#### [TESTO IN ESAME]
Domenica 17 i cittadini sono chiamati ad esprimersi sul quesito referendario in materia di trivellazioni per estrarre petrolio o gas entro il limite delle 12 miglia marine dalla costa.
Per votare è necessario recarsi al seggio elettorale muniti di certificato elettorale (in caso di smarrimento è possibile richiederne una copia all’ufficio elettorale comunale di zona) e di documento di identità valido.
Il quesito chiede ai cittadini se sono favorevoli o contrari all’abrogazione del terzo periodo del comma 17 dell’articolo 6 del Codice dell’Ambiente che consente alle società che hanno in concessione l’estrazione di petrolio e/o gas dai giacimenti entro le 12 miglia marine dalla costa di continuare ad estrarre anche alla scadenza della concessione, fino a quando non sia esaurito il giacimento.
ITER PROCEDURALE
Originariamente i quesiti referendari proposti erano sei, ed erano stati promossi da 9 consigli regionali (Veneto, Liguria, Marche, Molise, Campania, Puglia, Basilicata, Calabria e Sardegna, più l’Abruzzo che successivamente ha rinunciato a prendere parte all’iniziativa) su iniziativa delle associazioni ambientaliste.
La Costituzione prevede che il referendum possa essere proposto, oltre che dai cittadini tramite la raccolta di firme, anche dall’iniziativa di almeno 5 Consigli Regionali. Storicamente quello del 17 aprile è il primo referendum indetto su iniziativa dei Consigli Regionali.
Come anticipato, in origine i quesiti referendari proposti erano sei, e riguardavano articoli del DL 133 12/09/2014, detto anche “Sblocca Italia”, e del DL 5 del 9/02/2012 detto anche “Semplificazione” così come il già citato Codice dell’Ambiente, e chiedevano
1. l’abrogazione della dichiarazione di strategicità, indifferibilità e urgenza delle attività di prospezione, ricerca e coltivazione degli idrocarburi liquidi e gassosi;
2. abrogazione della nuova procedura di approvazione del cosiddetto «piano delle aree» di estrazione degli idrocarburi;
3. abrogazione della nuova disciplina sulla durata delle attività autorizzate dal nuovo “titolo concessorio unico”;
4.abrogazione del potere sostitutivo dello Stato di autorizzare, in caso di rifiuto delle amministrazioni regionali, le infrastrutture e gli insediamenti strategici;
5. abrogazione del potere sostitutivo dello Stato di autorizzare, senza concertazione con le regioni, le attività di prospezione, ricerca e coltivazione di idrocarburi (come da Legge n.239 del 23/08/2004). (questi ultimi erano i quesiti più stringente per i Consigli Regionali);
6. abrogazione della possibilità di proroga delle estrazioni fino all’esaurimento dei giacimenti, solo per le concessioni marittime già rilasciate che distano meno di 12 miglia nautiche internazionali dalla costa (Codice dell’Ambiente del 2006 poi modificato nel 2011);
L’Ufficio Centrale della Corte Suprema di Cassazione lo scorso 27 novembre aveva quindi dichiarato legittimi i quesiti presentati dai Consigli Regionali.

#### [DATI ESTRATTI]
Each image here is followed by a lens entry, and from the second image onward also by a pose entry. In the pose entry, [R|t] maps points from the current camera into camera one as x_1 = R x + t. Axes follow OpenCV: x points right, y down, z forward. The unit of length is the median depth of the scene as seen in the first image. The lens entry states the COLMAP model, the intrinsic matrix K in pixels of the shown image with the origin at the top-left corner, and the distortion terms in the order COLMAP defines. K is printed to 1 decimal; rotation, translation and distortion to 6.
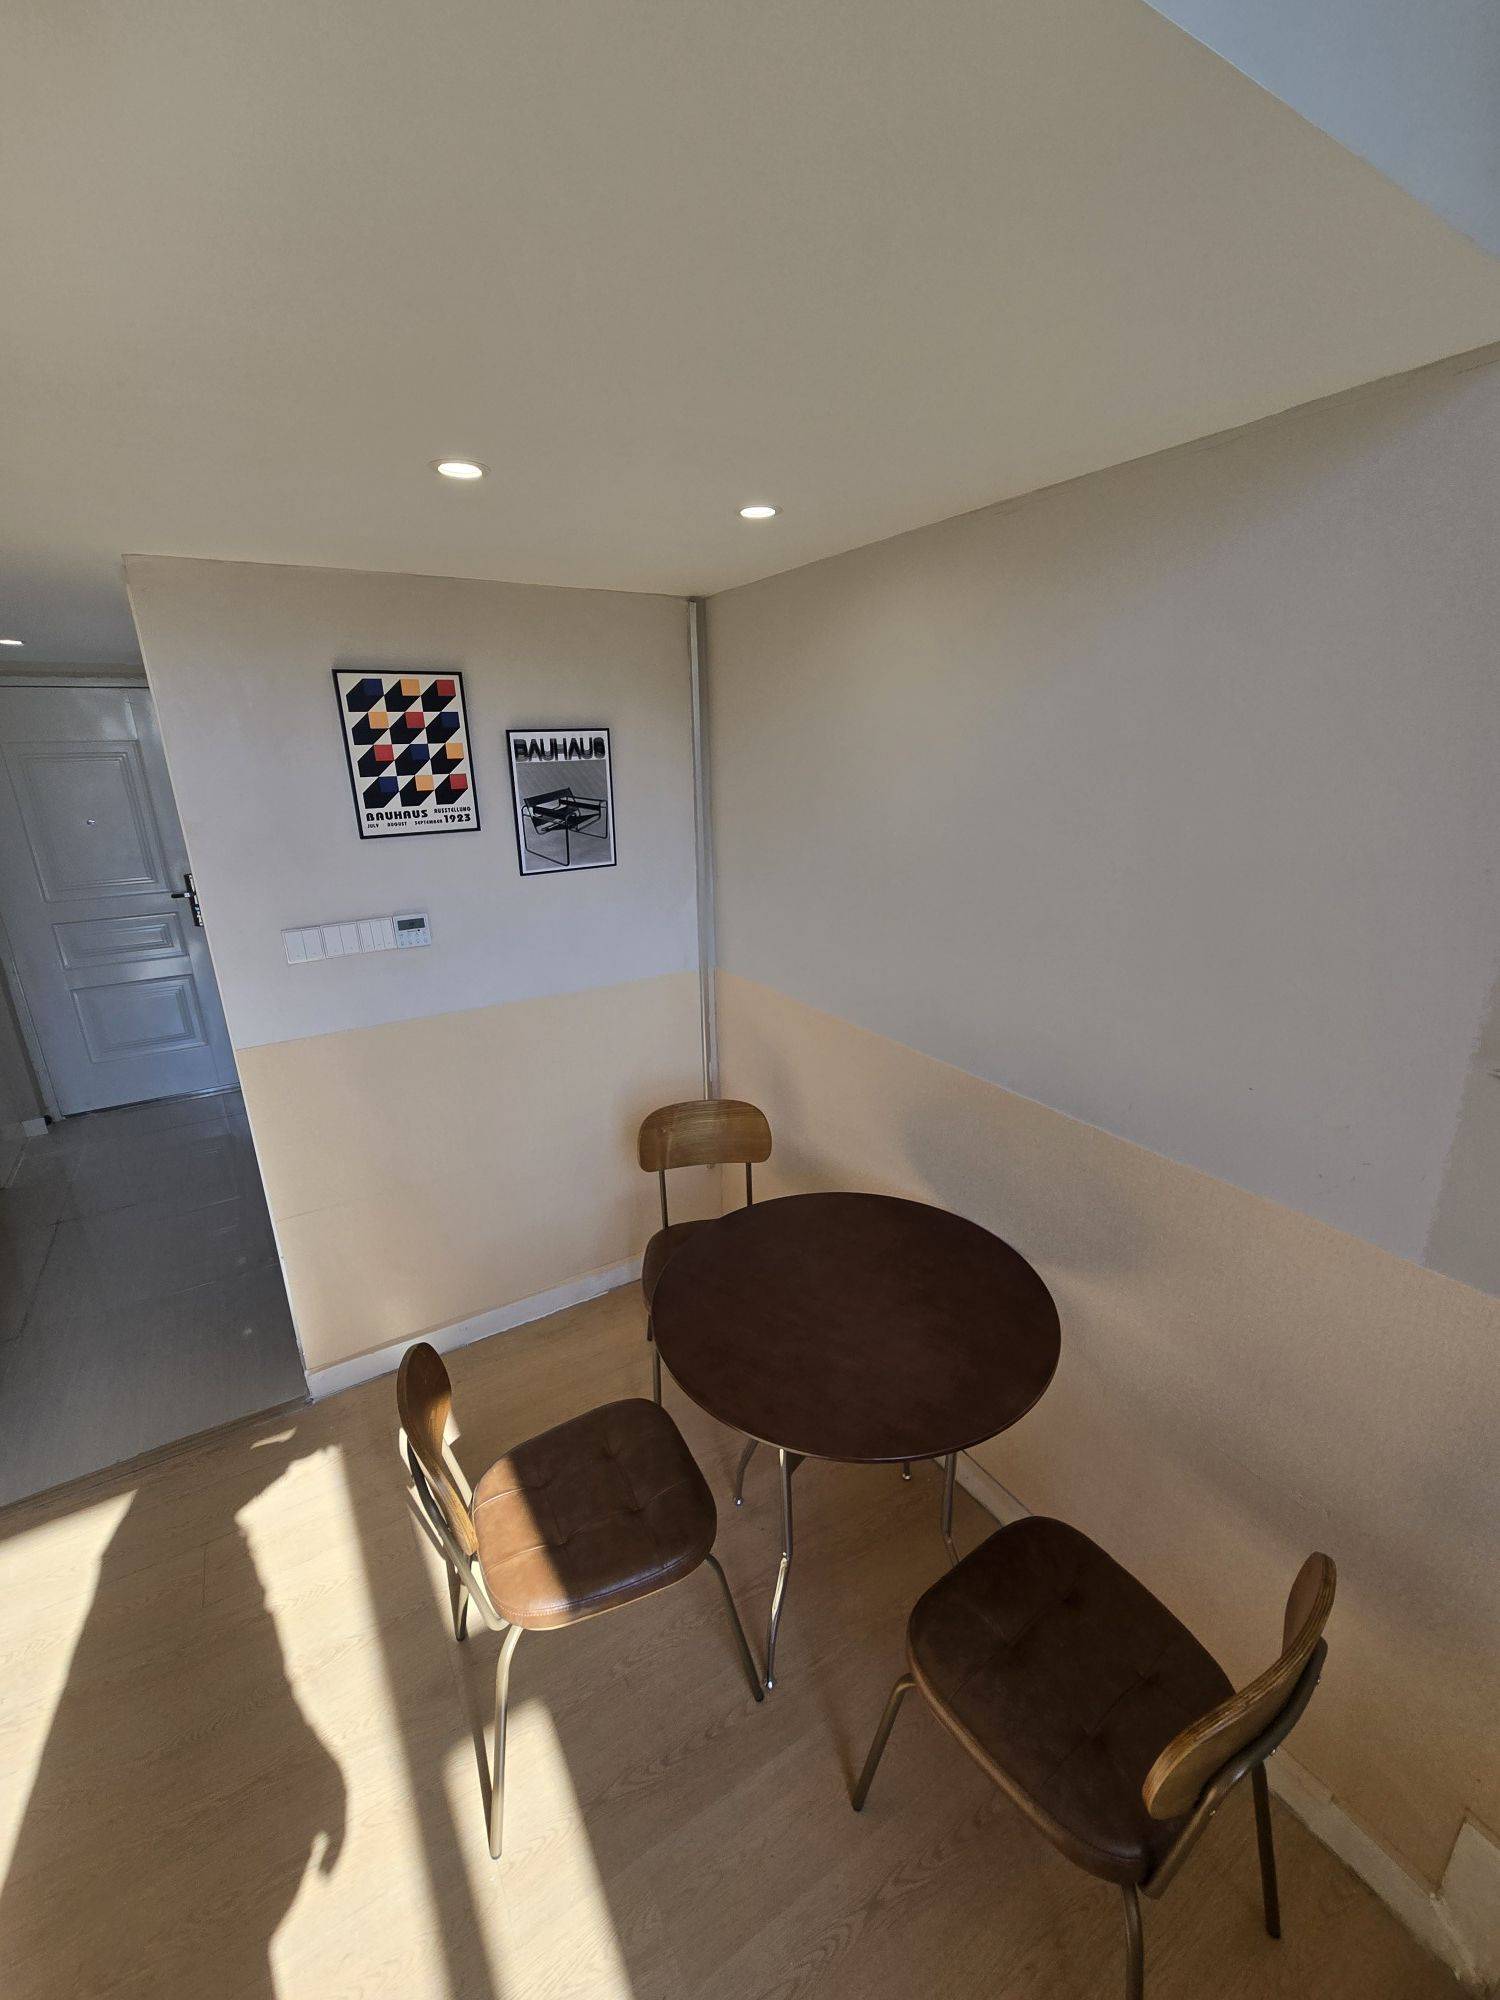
lens RADIAL K [[813.0, 0, 749.7], [0, 813.0, 1012.4], [0, 0, 1]] dist [0.001026, -0.003327]
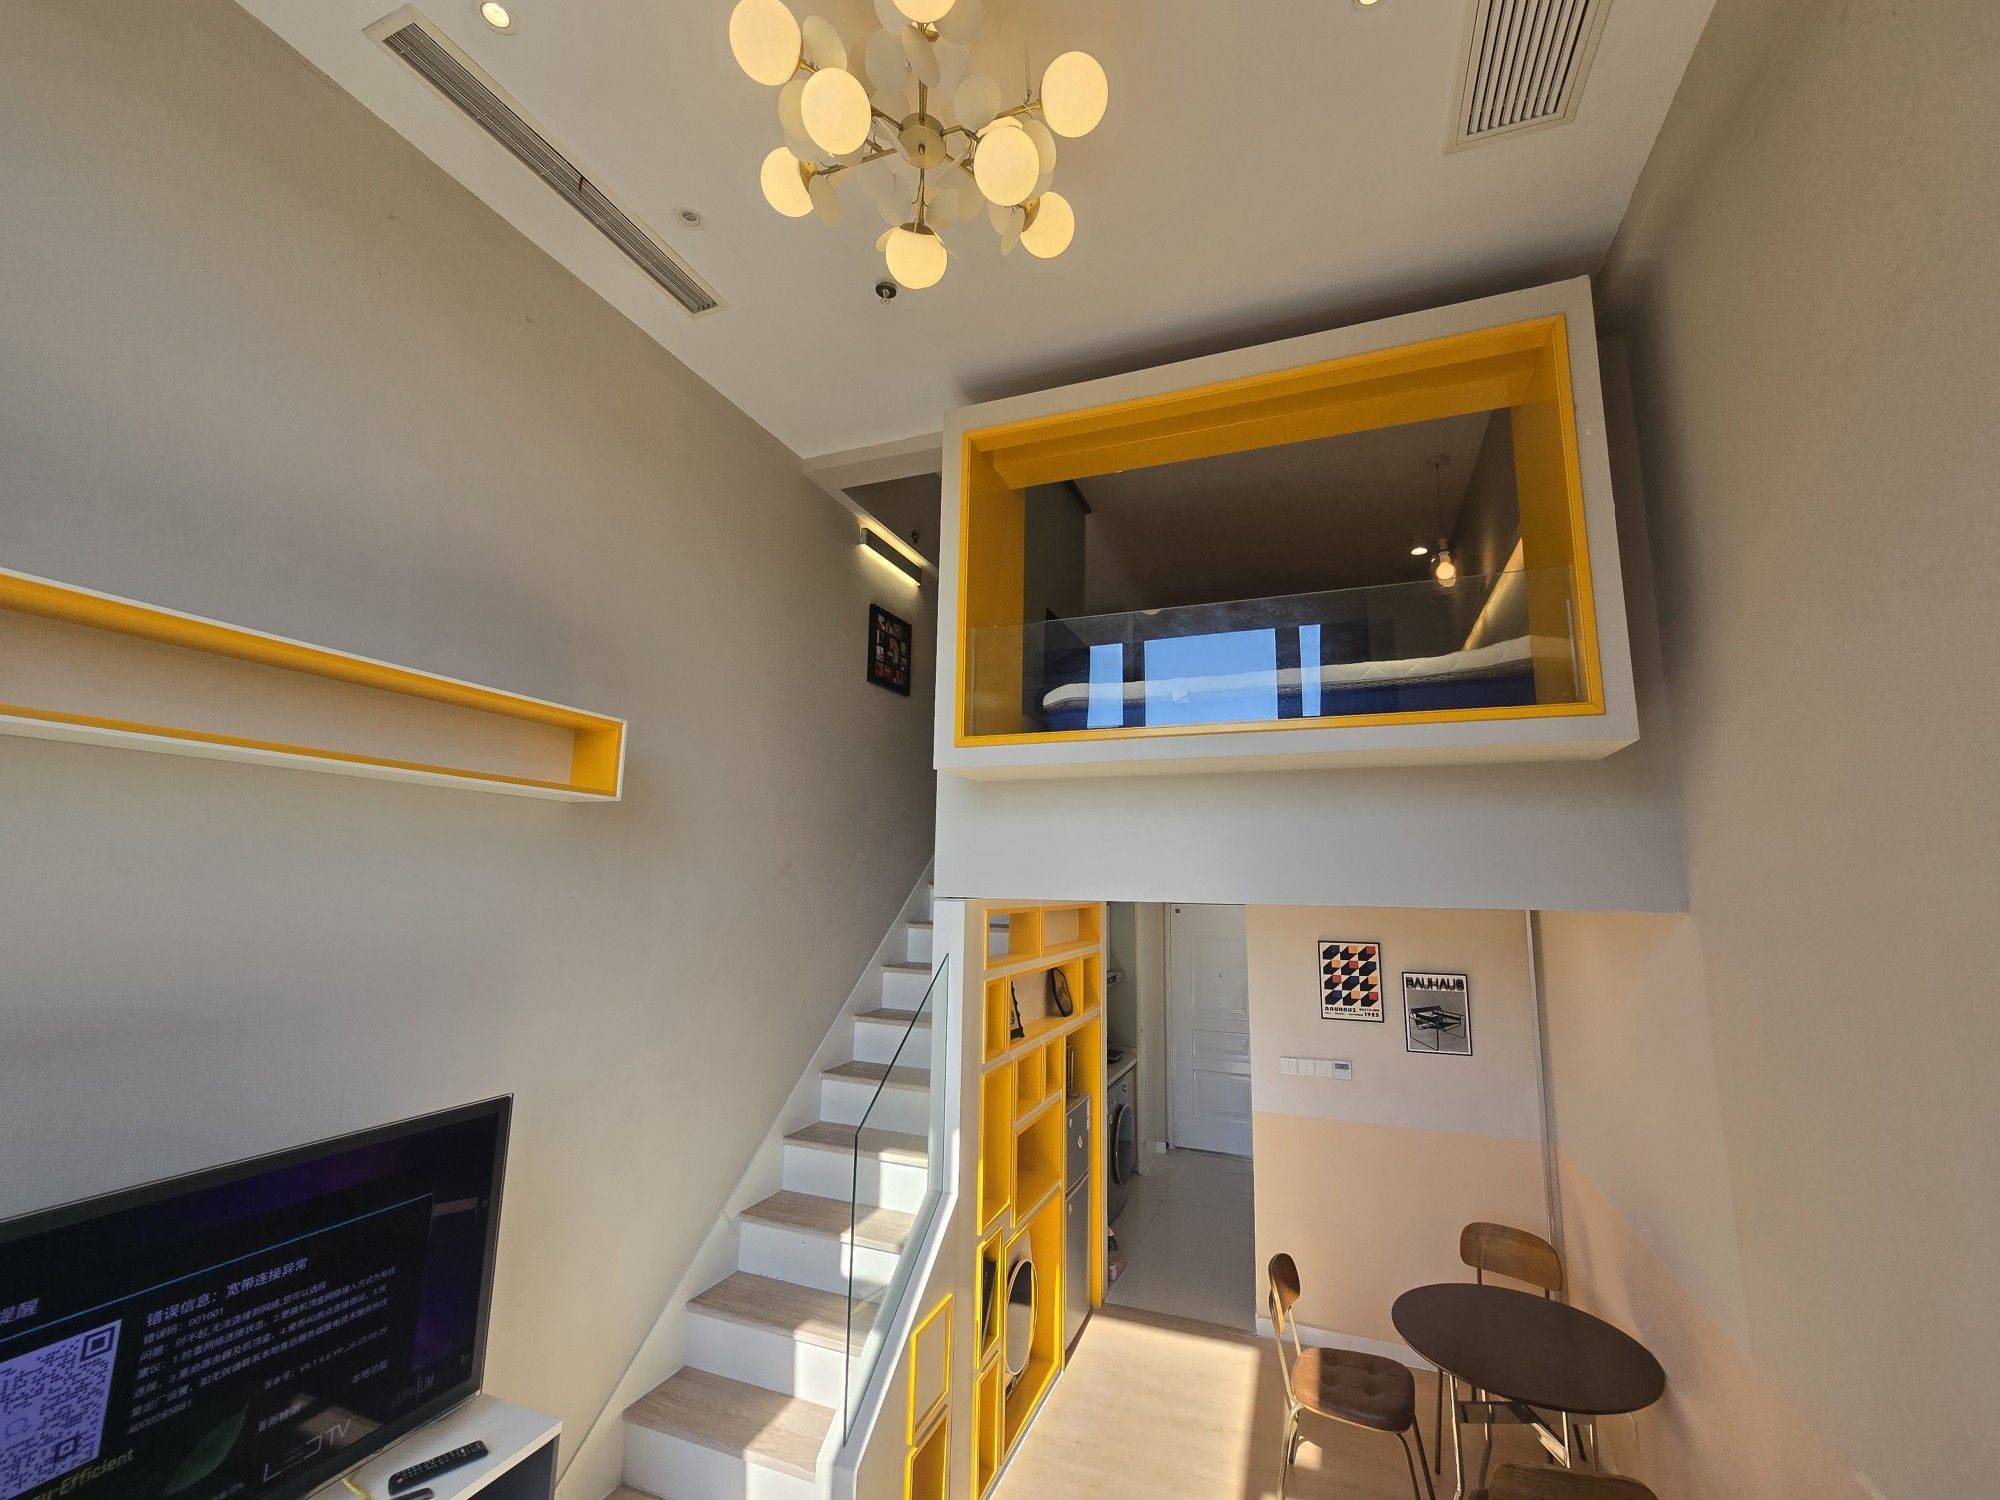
lens RADIAL K [[825.2, 0, 1012.0], [0, 825.2, 753.0], [0, 0, 1]] dist [-0.000620, 0.000301]
pose [[0.603092, -0.098051, -0.791623, 0.714499], [-0.272933, 0.907150, -0.320292, 0.055024], [0.749525, 0.409226, 0.520333, -0.881839]]
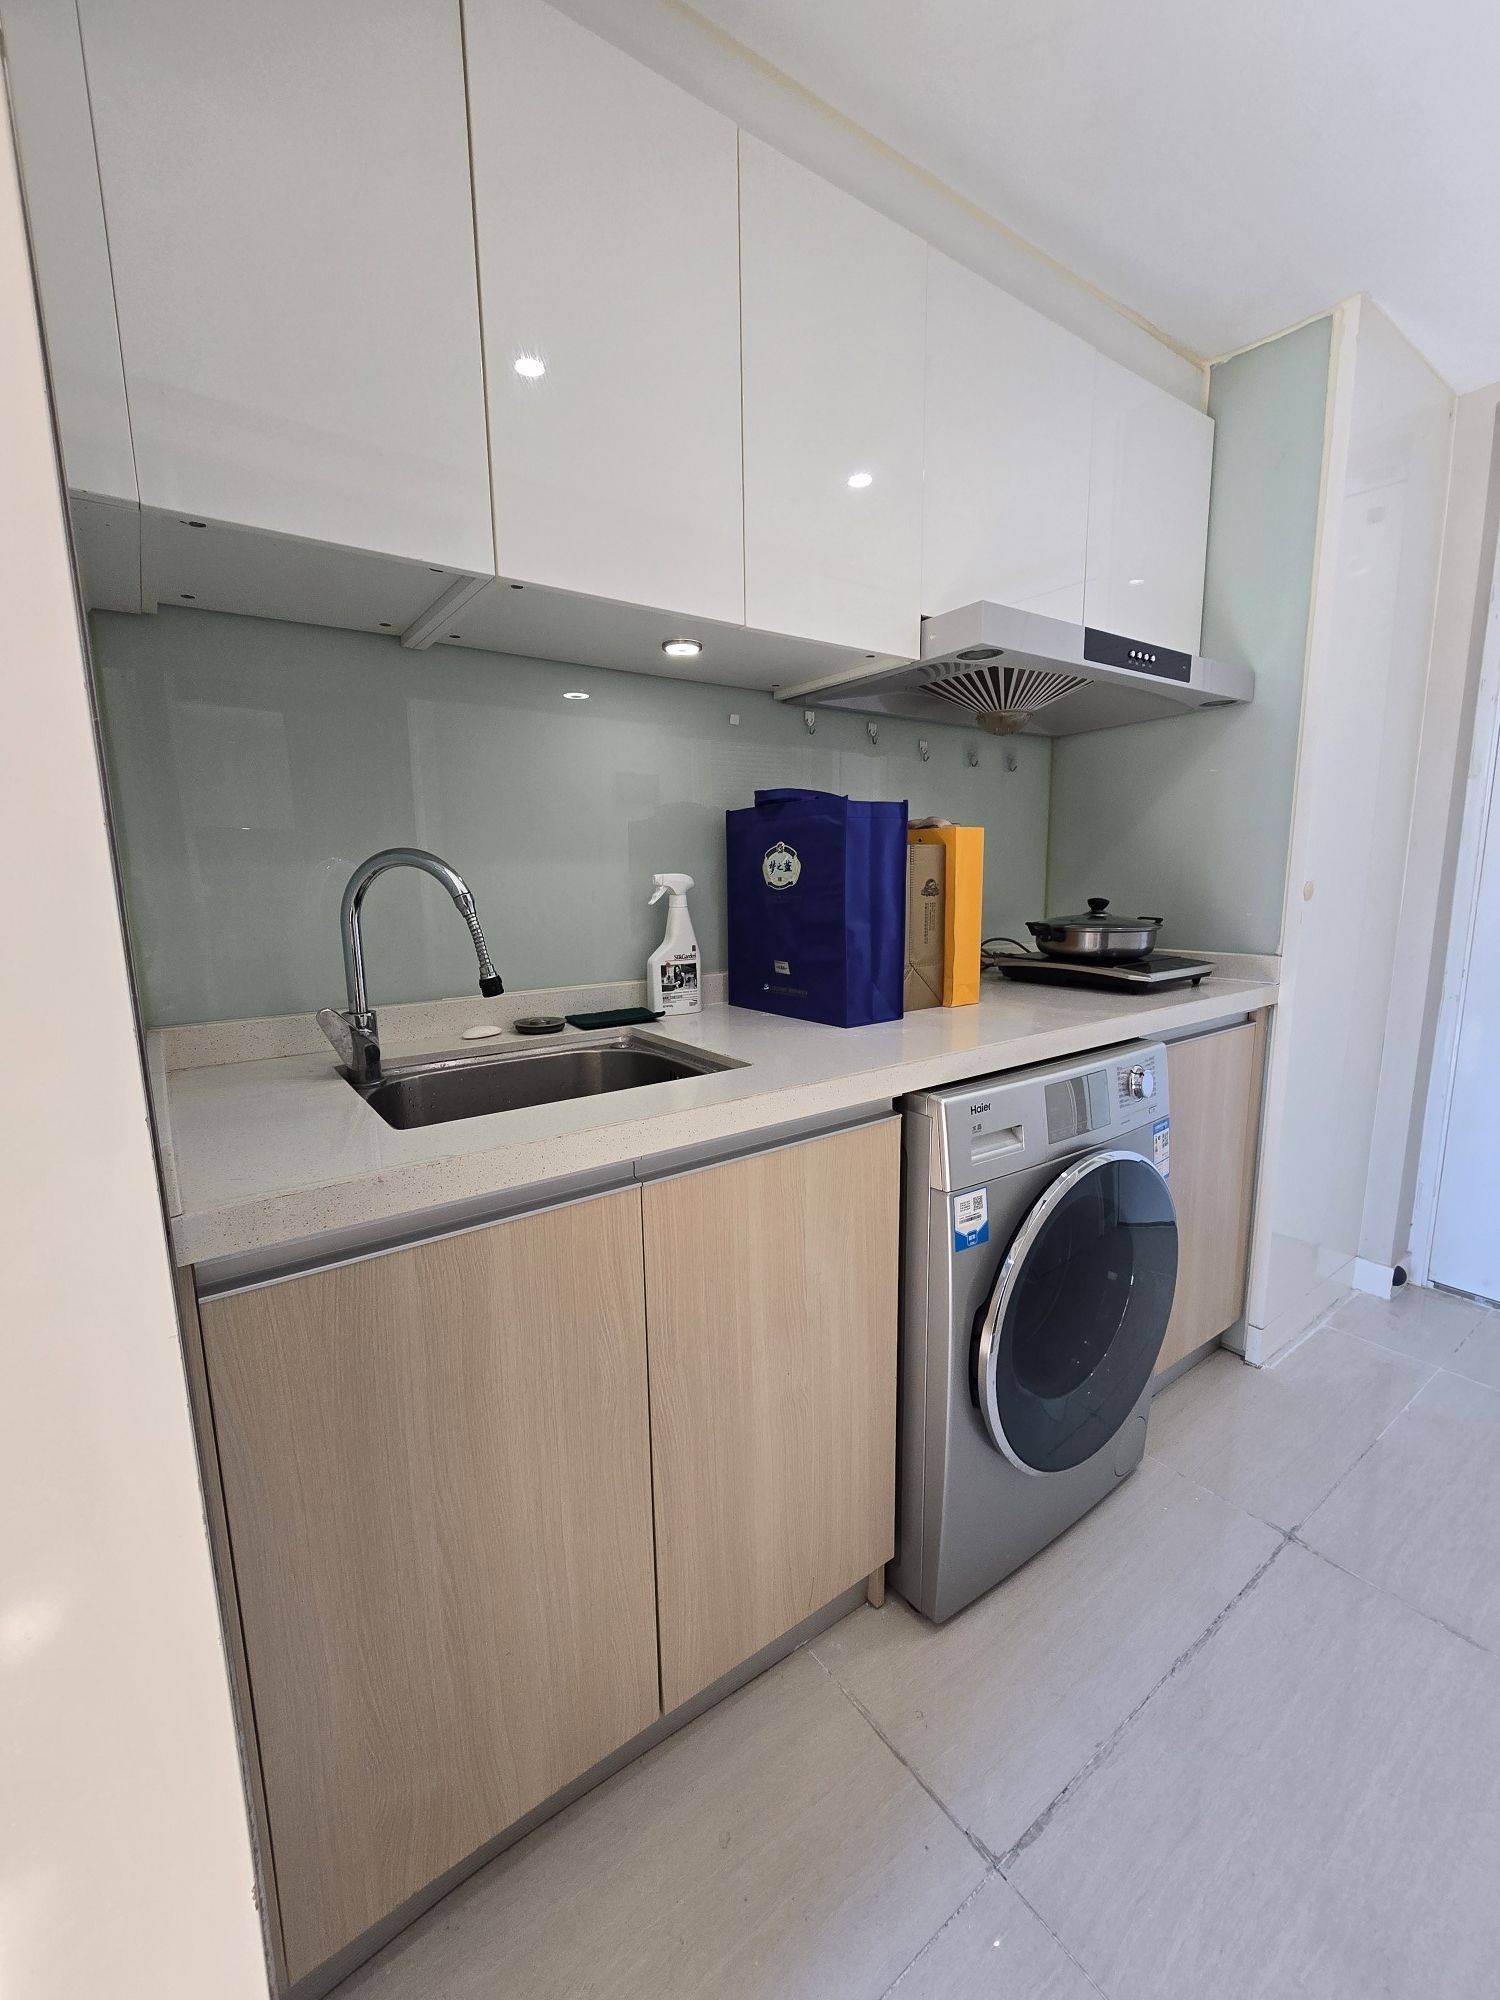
lens RADIAL K [[825.2, 0, 750.0], [0, 825.2, 1000.0], [0, 0, 1]] dist [-0.000620, 0.000301]
pose [[0.080136, 0.175601, -0.981194, -0.751088], [-0.295587, 0.944270, 0.144851, 0.020587], [0.951949, 0.278420, 0.127575, 0.893371]]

#### [IN BASE AL TESTO]
1. Nel testo sul referendum, riscrivi tutto da "Per votare è" fino a "esaurito il giacimento.", sostituendo "seggio elettorale" con "ufficio di voto".
2. Nel testo sul referendum, quanti Consigli Regionali, come minimo, possono proporre un referendum secondo la Costituzione?
3. Elenca tutti i decreti-legge e le leggi che il testo sul referendum indica con un numero.
Per svolgere le consegne i record non servono.

#### [RISPOSTE IN ORDINE]
1.
Per votare è necessario recarsi al ufficio di voto muniti di certificato elettorale (in caso di smarrimento è possibile richiederne una copia all’ufficio elettorale comunale di zona) e di documento di identità valido.
Il quesito chiede ai cittadini se sono favorevoli o contrari all’abrogazione del terzo periodo del comma 17 dell’articolo 6 del Codice dell’Ambiente che consente alle società che hanno in concessione l’estrazione di petrolio e/o gas dai giacimenti entro le 12 miglia marine dalla costa di continuare ad estrarre anche alla scadenza della concessione, fino a quando non sia esaurito il giacimento.

2. Almeno 5 Consigli Regionali.

3.
- DL 133 del 12/09/2014 ("Sblocca Italia")
- DL 5 del 9/02/2012 ("Semplificazione")
- Legge n.239 del 23/08/2004